## Activity
Your answer should be the records below, repeated exactly as they stand.

Transcribed page contents
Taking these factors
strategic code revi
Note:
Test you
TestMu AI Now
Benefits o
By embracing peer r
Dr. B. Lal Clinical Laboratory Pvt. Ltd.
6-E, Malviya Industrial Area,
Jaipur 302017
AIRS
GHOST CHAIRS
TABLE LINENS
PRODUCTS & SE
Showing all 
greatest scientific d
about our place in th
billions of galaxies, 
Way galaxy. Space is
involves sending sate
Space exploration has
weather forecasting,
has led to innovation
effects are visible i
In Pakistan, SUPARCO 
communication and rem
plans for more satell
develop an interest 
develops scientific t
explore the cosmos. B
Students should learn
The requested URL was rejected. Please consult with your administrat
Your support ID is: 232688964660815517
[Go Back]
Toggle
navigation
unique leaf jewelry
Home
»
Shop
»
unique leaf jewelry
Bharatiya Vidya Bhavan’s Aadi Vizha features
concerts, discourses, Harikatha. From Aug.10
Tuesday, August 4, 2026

## Exercise solution
Taking these factors
strategic code revi
Note:
Test you
TestMu AI Now
Benefits o
By embracing peer r
Dr. B. Lal Clinical Laboratory Pvt. Ltd.
6-E, Malviya Industrial Area,
Jaipur 302017
AIRS
GHOST CHAIRS
TABLE LINENS
PRODUCTS & SE
Showing all 
greatest scientific d
about our place in th
billions of galaxies, 
Way galaxy. Space is
involves sending sate
Space exploration has
weather forecasting,
has led to innovation
effects are visible i
In Pakistan, SUPARCO 
communication and rem
plans for more satell
develop an interest 
develops scientific t
explore the cosmos. B
Students should learn
The requested URL was rejected. Please consult with your administrat
Your support ID is: 232688964660815517
[Go Back]
Toggle
navigation
unique leaf jewelry
Home
»
Shop
»
unique leaf jewelry
Bharatiya Vidya Bhavan’s Aadi Vizha features
concerts, discourses, Harikatha. From Aug.10
Tuesday, August 4, 2026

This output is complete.